Why do Americans suffer more nowadays?

“I feel your pain,” Bill Clinton told an AIDS activist in the 1992 presidential campaign. Well, he probably didn’t. Pain is notoriously subjective and hard to measure. Some patients take the dentist’s drill without an anaesthetic; others would rather die.

In the 19th and early 20th Centuries doctors speculated why some groups were more sensitive. One popular theory was that less civilised groups were both less sensitive to pain and more expressive when they experienced it. Doctors contrasted stalwart, stoic Britons with degenerate, weeping dark-skinned people.

A contrasting theory was that civilisation was making people soft. The father of modern neurology, Silas Weir Mitchell, wrote in 1892 that “in our process of being civilized we have won, I suspect, intensified capacity to suffer. The savage does not feel pain as we do: nor as we examine the descending scale of life do animals seem to have the acuteness of pain-sense at which we have arrived.”

Today the opioid epidemic makes the study of differential rates of pain more urgent than it ever was. Current research seems to indicate that Americans in lower socio-economic groups experience more pain.

“If you’re looking at all pain – mild, moderate and severe combined – you do see a difference across socioeconomic groups. And other studies have shown that,” says University at Buffalo medical sociologist Hanna Grol-Prokopczyk. “But if you look at the most severe pain, which happens to be the pain most associated with disability and death, then the socioeconomically disadvantaged are much, much more likely to experience it.”
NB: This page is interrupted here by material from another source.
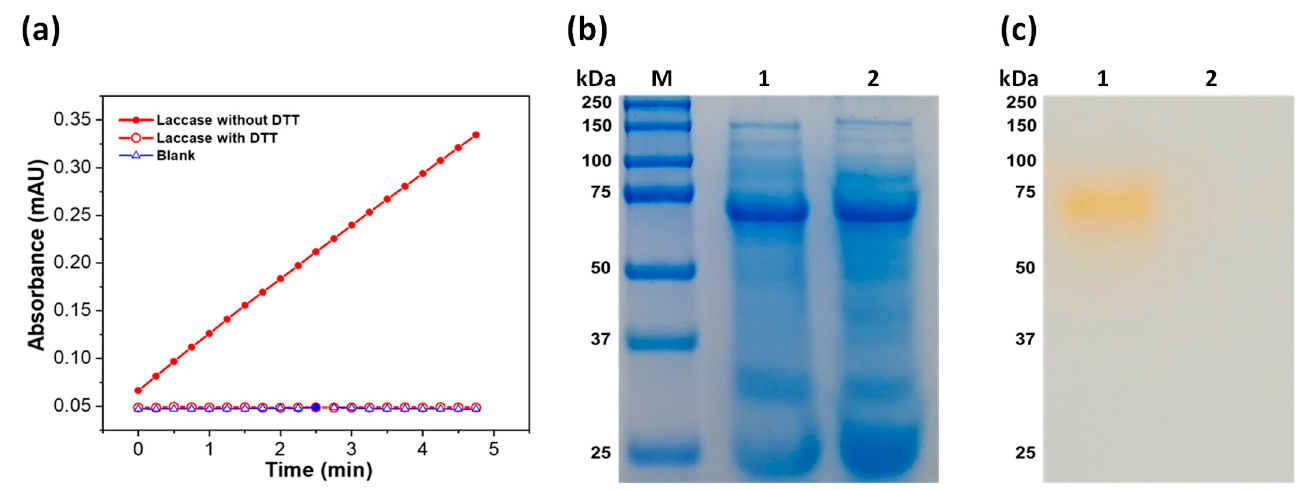
Figure 7. Effect of DTT on the enzymatic activity of laccase from A. pediades . ( a ) The catalytic activity of laccase in the presence and absence of DTT. ( b ) 12%-SDS–PAGE of laccase in the presence (lane 2) and absence of DTT (lane 1). The laccase protein was incubated with DTT (15 mM) for 5 min. ( c ) Zymogram of laccase with (lane 2) and without DTT (lane 1). In each lane, 20 μ g of laccase protein was loaded. Zymography was carried out using 2,6-DMP (2 mM) as a substrate.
It’s also relevant in the debate over assisted suicide. Unbearable pain, or even the prospect of unbearable pain, is often regarded as sufficient reason to ask a doctor’s help in committing suicide.
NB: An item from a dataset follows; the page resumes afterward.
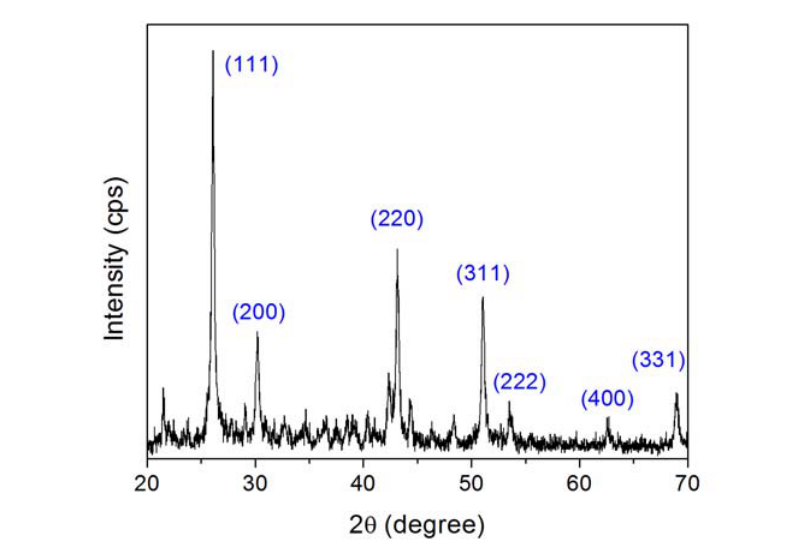
Figure 1. XRD results revealing the structure of PbF JCPDF file 06-0251. Major diffraction peaks corresponding to cubic PbF the numerous weak diffraction peaks are originated from the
Coming at this issue from a completely different perspective, linguistics expert David Johnson, of Kennesaw State University, in Georgia, found another answer in word usage. Writing in the Interdisciplinary Journal of Research on Religion he charted the frequency of the words pain and hurt since the year 1800 in four linguistic databases: Google Books Corpus, Corpus of Contemporary American English, Corpus of Historical American English, and Time Magazine Corpus. What he found was a sharp increase in “pain language” in American English since the 1960s.

Why? It is impossible to propose a definitive answer based on linguistic data, but Johnson’s investigation points at some intriguing lines of inquiry. His theory is that “this growth parallels the era when language related to the divine was in sharp decline”. In other words, a much greater willingness to talk about pain is correlated to a decrease in religious motivation for enduring pain.

… increasing American secularism plays a significant role. After all, the dilemma of the co- existence of pain and a good God is an eternal problem. To suffer in silence is lauded as the appropriate Christian response to pain. And there is a long Christian tradition of promoting suffering in silence … 

But with the increasing secularization in 20th and 21st century American society, notions of Christian stoic piety evaporated; thus, people discuss their pain more. And why not? If suffering in silence is not meritorious nor does it assist in religious redemption, then, like [the Greek mythological figure] Philoctetes, sufferers should complain all they want. If for no other reason, it might make them feel better. Interestingly, the data presented above does show an increase in pain, particularly since the 1960s in American English, which coincides with the same era when language related to the divine was in sharp decline.